Navigating her way down the stairs, past an enamel plate reading Jazz Dancing Forbidden, Clara made her way into the shabby cellar and looked around for her friends. Immediately in front of her a table of young soldiers were amusing themselves by trying to shove ice cubes down the cleavages of a pair of buxom waitresses. The waitresses, struggling with large trays of beer and trapped amid the knot of young men, were laughing, but Clara glimpsed the alarm behind their eyes. The soldiers’ faces were lean and savage, as though they were already inured to cruelty. Anyone of their age had already spent years in the Hitler Youth being trained to ridicule, taunt and bully, and their sport with the barmaids was no different from cats playing with a mouse. These women existed for entertainment, and their distress was simply part of the fun.
Clara prayed that the same did not happen to Erich.
The foreign correspondents were up by the bar. She detected the lanky frame of Charles Cavendish towering over an animated Bill Shirer, who was jabbing a point for emphasis with his pipe. Further along, Hugh Lindsey, a Burberry coat slung across his shoulders, was deep in conversation with Mary. As she approached he caught her eye and winked, but Clara had no intention of interrupting, so
she approached Charles Cavendish, who swivelled towards her, sweeping an oiled hank of hair from his eyes and baring his tombstone teeth in a patronizing smile.
‘The lovely Clara Vine.’
She guessed that he disliked her, and that was to be expected, given what he must assume. What else should he make of an Anglo-German actress who mingled in the top circles of the Nazi Party and whose father had been one of Britain’s most prominent Nazi sympathizers? When you came to look at it like that, it was a wonder that he was even prepared to welcome her as a drinking companion.
‘How are you, Charles?’
‘As well as can be expected for a man who has sat through two press conferences and an interview with Robert Ley.’

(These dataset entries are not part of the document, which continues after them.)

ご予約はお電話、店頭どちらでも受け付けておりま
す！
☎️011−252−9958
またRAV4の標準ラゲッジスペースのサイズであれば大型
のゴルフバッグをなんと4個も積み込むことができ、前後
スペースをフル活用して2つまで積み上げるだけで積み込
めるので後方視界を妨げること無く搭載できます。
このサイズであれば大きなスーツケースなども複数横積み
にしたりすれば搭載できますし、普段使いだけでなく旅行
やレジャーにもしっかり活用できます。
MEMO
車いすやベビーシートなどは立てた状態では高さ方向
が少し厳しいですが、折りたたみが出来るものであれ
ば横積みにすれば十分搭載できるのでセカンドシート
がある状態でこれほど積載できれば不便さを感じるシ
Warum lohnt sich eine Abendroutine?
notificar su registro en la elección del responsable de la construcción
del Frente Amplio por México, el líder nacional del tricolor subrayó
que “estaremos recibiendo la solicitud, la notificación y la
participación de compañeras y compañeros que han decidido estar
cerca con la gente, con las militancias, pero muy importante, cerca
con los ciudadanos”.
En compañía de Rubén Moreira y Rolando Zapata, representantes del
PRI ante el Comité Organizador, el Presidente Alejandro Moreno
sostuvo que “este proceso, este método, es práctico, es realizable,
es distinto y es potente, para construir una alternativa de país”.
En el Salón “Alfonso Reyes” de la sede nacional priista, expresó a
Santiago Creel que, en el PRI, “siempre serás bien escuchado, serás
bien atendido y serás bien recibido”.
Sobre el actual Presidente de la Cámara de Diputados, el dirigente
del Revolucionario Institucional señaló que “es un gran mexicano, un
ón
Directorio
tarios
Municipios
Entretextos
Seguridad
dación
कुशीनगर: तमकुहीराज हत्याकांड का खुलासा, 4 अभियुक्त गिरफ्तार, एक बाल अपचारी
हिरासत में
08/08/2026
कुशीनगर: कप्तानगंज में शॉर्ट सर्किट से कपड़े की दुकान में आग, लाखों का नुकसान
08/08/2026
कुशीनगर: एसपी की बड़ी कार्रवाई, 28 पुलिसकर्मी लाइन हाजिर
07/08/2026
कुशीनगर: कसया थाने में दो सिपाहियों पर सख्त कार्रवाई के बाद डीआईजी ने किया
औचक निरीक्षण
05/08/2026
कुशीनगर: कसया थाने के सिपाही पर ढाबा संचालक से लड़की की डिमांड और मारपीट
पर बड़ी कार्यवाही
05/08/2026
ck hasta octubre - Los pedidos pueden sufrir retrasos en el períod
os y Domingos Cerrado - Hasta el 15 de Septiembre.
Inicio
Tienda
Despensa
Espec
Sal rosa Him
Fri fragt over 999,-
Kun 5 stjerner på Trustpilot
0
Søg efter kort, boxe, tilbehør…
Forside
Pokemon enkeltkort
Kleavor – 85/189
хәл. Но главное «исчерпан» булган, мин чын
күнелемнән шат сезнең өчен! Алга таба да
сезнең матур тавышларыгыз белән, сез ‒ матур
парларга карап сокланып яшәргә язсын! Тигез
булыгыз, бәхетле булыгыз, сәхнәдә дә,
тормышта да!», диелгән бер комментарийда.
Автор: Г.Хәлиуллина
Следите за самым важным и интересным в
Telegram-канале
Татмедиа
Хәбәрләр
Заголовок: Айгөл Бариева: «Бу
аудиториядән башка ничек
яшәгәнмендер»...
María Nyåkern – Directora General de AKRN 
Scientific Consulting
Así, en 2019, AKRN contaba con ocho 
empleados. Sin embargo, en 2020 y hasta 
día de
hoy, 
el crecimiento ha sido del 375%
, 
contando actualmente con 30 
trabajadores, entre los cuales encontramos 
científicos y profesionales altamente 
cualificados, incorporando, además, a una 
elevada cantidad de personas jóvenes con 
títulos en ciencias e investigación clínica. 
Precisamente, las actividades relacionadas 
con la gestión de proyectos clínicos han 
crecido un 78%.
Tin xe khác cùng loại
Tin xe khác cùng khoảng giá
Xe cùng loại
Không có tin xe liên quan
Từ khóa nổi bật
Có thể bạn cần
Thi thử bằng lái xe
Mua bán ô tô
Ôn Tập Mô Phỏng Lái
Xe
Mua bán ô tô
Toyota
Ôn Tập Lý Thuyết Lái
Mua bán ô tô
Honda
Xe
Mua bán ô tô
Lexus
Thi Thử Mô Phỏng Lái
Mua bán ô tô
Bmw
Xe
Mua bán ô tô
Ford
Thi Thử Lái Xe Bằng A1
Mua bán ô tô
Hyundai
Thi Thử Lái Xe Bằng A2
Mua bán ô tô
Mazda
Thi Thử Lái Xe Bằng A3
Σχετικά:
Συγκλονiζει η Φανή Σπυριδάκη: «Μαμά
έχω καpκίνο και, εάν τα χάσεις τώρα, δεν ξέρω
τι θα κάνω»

Robert Ley, head of the German Labour Front, was a notorious drunkard who rarely saw the need to waste good manners on members of the press.
‘You’ve come to the right place, Cavendish,’ said Shirer. ‘Apparently Himmler has decreed that an evening at the cabaret counts as therapy. He’s recommended it for any German soldiers suffering trauma inflicted during their role in Czechoslovakia.’
‘Really? Maybe he should suggest it for some of his colleagues, then. They’re a dreadfully unhealthy bunch. The Führer’s said to be suffering from appalling digestive problems. Goering’s diabetic, has sciatica and is always exhausted. Von Ribbentrop is in constant pain because he has only one kidney and Himmler suffers from the most agonizing abdominal attacks and lives in fear of stomach cancer.’
‘Even Goebbels is fresh out of a clinic,’ added Shirer.
‘Well, one thinks one knows what caused that. Or rather who,’ said Cavendish knowingly, and following his eyes Clara saw a figure she recognized.
Joseph Goebbels might have censored all the cabarets in the city and even dictated which dances could be performed in them, but there was one thing in the Third Reich he could not control: his wife. Magda Goebbels, thirty-eight-year-old mother of six, was seated at a table in the centre of the club in full, embarrassing view. Around her, a circle of dazzled young men clustered, topping up her glass, lighting her cigarettes and hanging slavishly on her words.